Patients would have to ingest or inject the legal substance themselves, and healthcare workers, from nurses and doctors to pharmacists, would have the option of refusing participation in assisted dying.

The bill was tabled by a group of MPs from the three coalition parties and passed in a partisan 50:34 vote on 18 July.

It will take effect two weeks after it is published in the Official Gazette, but it will take another six months before it can be applied in practice, a transitional period designed to provide enough time to sort out all the planned procedures.

Divisive issue

The legislation is the result of years of efforts by advocacy groups representing older persons which campaigned hard to get the legislation to parliament.

Conservative groups and the Catholic church countered with their own campaigns centred on the sanctity of life from birth to natural death, and the need to improve palliative care first.

Several organisations representing doctors have spoken out against assisted dying as well, their primary concern being that doctors may be coerced into helping people end their lives, something the authors of the bill say is impossible.

Their original bill, tabled by advocacy groups with the support of the coalition, was defeated in parliament in 2024, but the same year a referendum was called and voters backed assisted dying with a slim majority of 55%.

This led the coalition parties to resubmit the motion, though in much milder form by dropping the option of euthanising patients without their consent.

The parliamentary debate reflected the deep-seated ideological divisions.

Bojana Muršič of the Social Democrats (SD), a junior coalition party, described the bill as not an attack on life but a celebration of compassion, freedom and human dignity.

The Christian democratic party New Slovenia (NSi) argued that the bill promotes "a culture of death and not a culture of life." adding that the constitutional concept of inviolability of human life cannot be the subject of a bill.

Referendum challenge likely

A conservative action group led by an activist best known as a staunch opponent of abortion has already announced it will challenge the legislation in parliament.
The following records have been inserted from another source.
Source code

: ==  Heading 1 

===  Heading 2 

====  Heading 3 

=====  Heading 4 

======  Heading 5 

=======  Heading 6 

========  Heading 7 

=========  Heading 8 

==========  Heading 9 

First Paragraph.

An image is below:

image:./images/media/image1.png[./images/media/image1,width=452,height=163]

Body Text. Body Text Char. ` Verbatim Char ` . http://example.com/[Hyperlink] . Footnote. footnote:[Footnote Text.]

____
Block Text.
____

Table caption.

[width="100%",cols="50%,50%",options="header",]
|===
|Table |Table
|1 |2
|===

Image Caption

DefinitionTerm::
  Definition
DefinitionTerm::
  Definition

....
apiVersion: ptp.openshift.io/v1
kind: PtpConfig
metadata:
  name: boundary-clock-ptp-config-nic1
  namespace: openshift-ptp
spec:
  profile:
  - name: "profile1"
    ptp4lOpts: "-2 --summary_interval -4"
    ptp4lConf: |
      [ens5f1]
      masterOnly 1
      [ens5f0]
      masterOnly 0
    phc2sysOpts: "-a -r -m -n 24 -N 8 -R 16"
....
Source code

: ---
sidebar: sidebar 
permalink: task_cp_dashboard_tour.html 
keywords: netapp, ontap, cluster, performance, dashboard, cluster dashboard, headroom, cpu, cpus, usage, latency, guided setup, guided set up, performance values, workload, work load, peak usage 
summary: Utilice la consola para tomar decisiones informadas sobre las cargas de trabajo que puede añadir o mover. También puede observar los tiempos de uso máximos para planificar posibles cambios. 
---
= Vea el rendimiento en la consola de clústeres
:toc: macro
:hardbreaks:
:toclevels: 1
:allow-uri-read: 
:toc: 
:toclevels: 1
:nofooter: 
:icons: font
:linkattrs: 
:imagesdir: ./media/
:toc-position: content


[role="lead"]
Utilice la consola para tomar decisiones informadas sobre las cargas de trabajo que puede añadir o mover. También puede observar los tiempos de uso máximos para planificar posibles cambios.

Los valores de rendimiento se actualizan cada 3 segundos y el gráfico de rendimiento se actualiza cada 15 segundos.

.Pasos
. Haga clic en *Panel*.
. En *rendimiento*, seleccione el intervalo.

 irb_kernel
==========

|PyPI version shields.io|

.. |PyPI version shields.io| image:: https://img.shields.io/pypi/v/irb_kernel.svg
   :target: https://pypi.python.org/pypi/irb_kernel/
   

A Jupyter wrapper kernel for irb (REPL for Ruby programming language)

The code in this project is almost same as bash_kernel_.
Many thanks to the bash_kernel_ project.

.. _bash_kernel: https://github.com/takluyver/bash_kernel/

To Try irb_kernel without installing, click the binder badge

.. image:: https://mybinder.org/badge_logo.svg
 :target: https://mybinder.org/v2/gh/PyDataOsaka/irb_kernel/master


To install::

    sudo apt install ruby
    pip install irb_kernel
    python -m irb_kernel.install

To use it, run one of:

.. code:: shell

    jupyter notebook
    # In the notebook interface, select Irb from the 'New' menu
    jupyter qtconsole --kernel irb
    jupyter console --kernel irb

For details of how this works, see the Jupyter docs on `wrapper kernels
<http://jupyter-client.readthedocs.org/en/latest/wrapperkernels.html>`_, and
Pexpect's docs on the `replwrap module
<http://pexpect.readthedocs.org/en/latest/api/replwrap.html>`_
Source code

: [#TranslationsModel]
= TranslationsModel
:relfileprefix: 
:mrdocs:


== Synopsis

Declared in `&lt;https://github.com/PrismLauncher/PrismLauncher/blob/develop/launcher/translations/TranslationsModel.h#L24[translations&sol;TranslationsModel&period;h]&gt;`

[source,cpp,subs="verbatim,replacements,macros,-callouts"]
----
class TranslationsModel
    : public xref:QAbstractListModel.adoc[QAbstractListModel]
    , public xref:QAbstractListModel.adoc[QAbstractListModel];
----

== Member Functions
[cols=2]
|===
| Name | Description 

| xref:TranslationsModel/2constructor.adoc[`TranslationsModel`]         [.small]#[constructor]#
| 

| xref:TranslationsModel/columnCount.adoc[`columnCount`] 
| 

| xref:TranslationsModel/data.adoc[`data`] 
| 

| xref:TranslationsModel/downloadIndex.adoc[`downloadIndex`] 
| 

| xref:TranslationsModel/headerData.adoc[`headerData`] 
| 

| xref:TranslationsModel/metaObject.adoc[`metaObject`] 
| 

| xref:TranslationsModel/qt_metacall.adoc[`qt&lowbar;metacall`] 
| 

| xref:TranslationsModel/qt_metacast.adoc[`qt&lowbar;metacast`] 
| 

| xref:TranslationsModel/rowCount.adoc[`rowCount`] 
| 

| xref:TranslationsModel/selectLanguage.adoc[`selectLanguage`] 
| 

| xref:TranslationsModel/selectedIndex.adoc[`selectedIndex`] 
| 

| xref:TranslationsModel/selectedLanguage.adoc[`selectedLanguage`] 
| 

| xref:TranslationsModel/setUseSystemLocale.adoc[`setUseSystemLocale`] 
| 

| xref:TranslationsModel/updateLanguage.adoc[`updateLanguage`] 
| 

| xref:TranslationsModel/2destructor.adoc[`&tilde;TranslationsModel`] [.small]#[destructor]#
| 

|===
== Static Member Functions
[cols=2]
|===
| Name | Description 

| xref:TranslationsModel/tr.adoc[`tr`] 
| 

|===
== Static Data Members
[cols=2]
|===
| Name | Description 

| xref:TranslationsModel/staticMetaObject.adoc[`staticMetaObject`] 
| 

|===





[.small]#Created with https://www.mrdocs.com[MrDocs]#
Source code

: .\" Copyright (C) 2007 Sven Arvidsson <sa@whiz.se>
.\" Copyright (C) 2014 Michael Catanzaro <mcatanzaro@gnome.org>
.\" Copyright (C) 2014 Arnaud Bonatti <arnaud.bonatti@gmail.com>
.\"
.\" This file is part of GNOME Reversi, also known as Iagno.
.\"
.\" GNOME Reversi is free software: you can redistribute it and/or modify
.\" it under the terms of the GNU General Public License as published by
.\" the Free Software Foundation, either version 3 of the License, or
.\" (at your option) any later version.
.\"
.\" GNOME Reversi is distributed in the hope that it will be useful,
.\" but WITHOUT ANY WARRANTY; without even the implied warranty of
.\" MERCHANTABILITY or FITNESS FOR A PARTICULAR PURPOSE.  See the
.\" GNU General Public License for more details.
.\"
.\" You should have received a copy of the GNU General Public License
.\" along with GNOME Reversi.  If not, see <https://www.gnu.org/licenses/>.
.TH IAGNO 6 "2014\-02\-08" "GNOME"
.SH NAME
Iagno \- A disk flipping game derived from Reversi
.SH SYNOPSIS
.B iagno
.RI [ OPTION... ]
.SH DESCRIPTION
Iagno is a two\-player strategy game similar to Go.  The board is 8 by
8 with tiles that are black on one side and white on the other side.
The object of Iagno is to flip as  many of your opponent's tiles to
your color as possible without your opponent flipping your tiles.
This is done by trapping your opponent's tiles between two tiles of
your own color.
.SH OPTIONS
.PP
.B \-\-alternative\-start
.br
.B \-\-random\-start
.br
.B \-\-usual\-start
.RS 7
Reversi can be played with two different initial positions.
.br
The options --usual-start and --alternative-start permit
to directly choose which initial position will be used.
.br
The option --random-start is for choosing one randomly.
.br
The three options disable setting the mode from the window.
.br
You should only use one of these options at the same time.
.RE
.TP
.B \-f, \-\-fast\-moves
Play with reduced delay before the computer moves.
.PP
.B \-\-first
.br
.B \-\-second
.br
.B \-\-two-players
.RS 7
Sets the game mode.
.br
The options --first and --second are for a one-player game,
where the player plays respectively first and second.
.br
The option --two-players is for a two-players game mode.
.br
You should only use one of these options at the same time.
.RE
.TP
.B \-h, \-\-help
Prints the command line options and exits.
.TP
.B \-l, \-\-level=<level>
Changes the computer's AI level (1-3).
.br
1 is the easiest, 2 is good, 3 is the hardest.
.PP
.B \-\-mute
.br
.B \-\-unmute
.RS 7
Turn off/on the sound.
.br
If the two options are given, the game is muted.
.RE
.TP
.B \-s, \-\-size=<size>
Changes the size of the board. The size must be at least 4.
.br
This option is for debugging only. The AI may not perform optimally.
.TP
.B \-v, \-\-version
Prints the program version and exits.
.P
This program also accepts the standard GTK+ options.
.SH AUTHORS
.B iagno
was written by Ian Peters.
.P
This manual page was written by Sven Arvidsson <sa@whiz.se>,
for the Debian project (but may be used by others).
Each patient has the right to treatment, pain relief, care, compassion and closeness. The law on assisted dying contradicts that and forces the patient to die by poisoning, said activist Aleš Primc, who heads the group called Against the Poisoning of Patients.

To call a referendum, the group must initially collect 2,500 signatures. If successful, they then have two months to collect 40,000 verified signatures, whose submission then automatically triggers a referendum.